WHAT TO PRODUCE: All lines holding the word "anchor" in the listing below need to be copied.
● ● ● ●
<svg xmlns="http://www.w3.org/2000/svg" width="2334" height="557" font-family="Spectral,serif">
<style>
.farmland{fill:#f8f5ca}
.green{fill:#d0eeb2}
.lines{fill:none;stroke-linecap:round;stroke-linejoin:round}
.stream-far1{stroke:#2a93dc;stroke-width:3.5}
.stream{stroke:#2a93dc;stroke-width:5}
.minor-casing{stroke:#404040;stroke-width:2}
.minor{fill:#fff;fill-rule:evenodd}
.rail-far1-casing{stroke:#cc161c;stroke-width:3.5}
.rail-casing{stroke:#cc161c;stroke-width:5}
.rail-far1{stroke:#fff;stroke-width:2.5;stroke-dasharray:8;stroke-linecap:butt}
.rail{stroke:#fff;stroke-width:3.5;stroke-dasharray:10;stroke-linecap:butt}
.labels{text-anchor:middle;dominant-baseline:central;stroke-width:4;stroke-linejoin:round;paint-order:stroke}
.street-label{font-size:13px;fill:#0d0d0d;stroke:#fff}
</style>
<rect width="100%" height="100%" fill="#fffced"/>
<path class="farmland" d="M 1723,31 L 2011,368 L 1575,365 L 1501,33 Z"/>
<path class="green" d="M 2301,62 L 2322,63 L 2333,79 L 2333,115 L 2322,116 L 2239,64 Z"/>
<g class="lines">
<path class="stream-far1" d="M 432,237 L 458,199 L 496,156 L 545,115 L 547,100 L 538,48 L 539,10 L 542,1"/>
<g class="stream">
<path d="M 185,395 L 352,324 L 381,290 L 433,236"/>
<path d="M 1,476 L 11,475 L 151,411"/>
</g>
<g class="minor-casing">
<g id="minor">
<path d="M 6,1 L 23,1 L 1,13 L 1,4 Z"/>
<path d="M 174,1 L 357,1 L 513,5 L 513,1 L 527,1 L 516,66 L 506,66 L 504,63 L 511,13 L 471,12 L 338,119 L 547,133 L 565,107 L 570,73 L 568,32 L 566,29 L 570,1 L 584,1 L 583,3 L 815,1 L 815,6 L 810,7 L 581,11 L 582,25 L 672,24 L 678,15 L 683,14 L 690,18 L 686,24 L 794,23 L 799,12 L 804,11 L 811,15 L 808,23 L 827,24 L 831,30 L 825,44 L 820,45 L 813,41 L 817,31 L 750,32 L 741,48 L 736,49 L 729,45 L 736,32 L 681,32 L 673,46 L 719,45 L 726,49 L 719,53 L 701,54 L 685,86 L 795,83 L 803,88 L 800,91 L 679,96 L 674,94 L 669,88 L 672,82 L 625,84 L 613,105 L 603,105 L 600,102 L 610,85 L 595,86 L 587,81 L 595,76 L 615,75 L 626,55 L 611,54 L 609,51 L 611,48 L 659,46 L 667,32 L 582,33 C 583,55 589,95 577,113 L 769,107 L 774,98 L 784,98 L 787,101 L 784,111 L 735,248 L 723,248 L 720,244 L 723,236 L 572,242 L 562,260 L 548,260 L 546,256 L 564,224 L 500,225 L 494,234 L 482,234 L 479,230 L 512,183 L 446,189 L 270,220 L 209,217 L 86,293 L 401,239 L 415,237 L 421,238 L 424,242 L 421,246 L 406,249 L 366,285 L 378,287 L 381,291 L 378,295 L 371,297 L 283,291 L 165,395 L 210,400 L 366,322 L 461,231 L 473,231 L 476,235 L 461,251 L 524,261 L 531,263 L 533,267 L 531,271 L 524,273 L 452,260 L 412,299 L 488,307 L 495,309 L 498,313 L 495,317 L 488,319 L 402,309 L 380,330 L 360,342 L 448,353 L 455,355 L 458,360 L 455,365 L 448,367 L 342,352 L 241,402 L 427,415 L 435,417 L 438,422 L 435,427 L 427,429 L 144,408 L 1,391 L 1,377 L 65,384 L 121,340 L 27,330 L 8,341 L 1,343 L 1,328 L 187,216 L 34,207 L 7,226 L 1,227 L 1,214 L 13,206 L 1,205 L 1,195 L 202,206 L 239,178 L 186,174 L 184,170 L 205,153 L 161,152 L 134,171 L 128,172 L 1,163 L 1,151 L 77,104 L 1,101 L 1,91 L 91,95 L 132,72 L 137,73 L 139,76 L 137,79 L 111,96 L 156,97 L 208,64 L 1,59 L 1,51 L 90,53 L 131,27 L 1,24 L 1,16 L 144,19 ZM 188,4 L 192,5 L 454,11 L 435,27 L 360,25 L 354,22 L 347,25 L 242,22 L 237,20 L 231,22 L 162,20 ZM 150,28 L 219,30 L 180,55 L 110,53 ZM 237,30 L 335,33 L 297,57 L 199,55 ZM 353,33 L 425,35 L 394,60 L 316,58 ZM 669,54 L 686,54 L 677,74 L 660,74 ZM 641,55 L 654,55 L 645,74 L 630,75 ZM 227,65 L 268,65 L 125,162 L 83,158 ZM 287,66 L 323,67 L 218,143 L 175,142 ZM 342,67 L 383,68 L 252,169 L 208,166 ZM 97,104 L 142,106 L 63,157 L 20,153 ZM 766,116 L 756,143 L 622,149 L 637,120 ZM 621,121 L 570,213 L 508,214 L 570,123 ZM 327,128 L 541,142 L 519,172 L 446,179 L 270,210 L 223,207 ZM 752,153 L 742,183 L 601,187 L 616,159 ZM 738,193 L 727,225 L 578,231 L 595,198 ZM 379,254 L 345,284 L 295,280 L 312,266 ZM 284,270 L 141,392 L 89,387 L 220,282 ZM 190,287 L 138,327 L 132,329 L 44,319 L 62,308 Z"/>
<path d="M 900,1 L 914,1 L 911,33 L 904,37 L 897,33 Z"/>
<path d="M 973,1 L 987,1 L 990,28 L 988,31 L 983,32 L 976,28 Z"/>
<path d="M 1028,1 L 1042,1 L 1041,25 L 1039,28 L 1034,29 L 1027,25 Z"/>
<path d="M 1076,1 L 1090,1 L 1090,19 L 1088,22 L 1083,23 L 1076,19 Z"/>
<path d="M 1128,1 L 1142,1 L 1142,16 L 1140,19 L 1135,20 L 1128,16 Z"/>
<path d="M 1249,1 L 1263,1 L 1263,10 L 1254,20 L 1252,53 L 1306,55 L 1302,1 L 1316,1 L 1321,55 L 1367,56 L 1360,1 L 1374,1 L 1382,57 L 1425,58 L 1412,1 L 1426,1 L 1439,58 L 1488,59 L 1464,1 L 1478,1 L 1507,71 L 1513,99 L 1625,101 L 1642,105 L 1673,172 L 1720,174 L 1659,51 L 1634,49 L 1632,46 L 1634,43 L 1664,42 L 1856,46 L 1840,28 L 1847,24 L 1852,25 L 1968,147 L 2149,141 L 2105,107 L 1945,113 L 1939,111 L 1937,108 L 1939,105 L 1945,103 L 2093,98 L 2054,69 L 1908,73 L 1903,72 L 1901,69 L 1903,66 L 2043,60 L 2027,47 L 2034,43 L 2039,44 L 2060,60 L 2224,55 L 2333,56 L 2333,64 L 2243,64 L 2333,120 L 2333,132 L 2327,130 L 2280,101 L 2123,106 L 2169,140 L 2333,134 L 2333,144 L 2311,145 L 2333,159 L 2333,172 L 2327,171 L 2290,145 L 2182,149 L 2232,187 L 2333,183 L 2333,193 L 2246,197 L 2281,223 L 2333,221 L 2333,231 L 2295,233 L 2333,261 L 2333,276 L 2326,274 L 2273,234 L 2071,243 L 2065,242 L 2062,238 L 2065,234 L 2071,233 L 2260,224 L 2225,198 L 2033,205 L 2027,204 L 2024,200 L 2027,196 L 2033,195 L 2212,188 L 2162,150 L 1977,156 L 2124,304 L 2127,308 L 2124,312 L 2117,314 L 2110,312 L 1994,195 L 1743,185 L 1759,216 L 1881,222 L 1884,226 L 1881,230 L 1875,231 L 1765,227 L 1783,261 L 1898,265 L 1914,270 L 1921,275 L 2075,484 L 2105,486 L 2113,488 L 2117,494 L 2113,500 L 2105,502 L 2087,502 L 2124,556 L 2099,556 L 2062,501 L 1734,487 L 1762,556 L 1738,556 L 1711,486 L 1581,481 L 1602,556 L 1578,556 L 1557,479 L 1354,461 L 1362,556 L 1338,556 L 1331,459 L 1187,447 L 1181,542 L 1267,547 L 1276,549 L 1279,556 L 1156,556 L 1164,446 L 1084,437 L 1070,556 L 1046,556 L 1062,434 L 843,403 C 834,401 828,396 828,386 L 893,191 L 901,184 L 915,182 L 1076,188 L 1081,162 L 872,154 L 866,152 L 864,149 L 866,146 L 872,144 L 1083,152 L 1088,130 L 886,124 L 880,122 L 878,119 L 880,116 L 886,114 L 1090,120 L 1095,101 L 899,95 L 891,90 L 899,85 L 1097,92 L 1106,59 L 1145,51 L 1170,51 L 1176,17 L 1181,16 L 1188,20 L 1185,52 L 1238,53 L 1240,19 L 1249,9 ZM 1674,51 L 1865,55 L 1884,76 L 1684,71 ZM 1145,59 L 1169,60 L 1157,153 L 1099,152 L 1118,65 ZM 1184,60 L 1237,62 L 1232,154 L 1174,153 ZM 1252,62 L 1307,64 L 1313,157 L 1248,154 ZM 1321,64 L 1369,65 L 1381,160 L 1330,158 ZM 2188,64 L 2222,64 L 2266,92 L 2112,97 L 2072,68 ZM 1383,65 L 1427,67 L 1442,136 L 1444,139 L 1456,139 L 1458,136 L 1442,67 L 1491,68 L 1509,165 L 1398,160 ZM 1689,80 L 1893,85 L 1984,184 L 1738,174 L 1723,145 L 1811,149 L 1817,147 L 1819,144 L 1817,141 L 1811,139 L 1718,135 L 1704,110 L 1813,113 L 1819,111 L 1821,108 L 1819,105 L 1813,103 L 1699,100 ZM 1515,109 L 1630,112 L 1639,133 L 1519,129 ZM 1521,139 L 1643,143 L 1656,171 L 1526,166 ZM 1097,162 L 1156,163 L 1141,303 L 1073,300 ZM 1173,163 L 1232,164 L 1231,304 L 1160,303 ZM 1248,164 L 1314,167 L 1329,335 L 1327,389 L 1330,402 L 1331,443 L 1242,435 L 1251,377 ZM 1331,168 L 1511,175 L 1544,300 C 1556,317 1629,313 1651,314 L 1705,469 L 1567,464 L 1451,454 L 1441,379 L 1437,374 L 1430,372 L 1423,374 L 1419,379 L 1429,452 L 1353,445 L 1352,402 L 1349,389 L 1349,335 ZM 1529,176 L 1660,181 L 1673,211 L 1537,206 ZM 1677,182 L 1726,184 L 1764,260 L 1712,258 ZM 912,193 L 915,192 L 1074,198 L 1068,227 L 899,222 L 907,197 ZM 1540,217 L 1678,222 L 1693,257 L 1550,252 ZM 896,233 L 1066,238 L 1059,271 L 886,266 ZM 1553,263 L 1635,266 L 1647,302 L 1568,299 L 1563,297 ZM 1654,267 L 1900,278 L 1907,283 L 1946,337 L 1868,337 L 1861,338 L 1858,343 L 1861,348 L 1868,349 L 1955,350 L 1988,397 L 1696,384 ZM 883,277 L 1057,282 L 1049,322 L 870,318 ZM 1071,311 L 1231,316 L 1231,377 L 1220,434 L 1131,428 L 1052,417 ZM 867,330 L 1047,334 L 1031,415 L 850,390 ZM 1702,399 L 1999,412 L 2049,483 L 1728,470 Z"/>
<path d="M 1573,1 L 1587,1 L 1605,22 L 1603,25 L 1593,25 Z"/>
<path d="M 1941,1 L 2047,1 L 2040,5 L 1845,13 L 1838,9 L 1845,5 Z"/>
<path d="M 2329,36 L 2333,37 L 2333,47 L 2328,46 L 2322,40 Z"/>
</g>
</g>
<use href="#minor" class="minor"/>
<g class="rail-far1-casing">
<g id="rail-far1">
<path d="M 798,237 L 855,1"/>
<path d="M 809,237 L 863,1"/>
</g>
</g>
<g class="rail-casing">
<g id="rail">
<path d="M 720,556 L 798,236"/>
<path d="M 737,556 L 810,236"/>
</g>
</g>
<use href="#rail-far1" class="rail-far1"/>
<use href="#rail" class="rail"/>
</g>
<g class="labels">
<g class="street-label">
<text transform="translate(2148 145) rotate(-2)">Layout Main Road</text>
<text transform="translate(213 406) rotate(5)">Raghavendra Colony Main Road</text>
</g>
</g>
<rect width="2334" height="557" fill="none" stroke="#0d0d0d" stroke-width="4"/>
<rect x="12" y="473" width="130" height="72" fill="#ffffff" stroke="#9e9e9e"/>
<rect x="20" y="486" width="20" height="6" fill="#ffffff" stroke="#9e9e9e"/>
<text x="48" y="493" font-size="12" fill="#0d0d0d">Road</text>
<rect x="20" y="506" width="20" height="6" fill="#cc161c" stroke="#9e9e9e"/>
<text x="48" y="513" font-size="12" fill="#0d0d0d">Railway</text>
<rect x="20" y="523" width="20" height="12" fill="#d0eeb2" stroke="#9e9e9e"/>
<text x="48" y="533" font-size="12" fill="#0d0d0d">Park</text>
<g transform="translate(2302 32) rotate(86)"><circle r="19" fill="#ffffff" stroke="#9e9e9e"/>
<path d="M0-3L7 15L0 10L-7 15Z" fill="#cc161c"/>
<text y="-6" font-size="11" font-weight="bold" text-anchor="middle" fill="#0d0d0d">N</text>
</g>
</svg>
● ● ● ●
RESULT OF THE EXERCISE:
.labels{text-anchor:middle;dominant-baseline:central;stroke-width:4;stroke-linejoin:round;paint-order:stroke}
<text y="-6" font-size="11" font-weight="bold" text-anchor="middle" fill="#0d0d0d">N</text>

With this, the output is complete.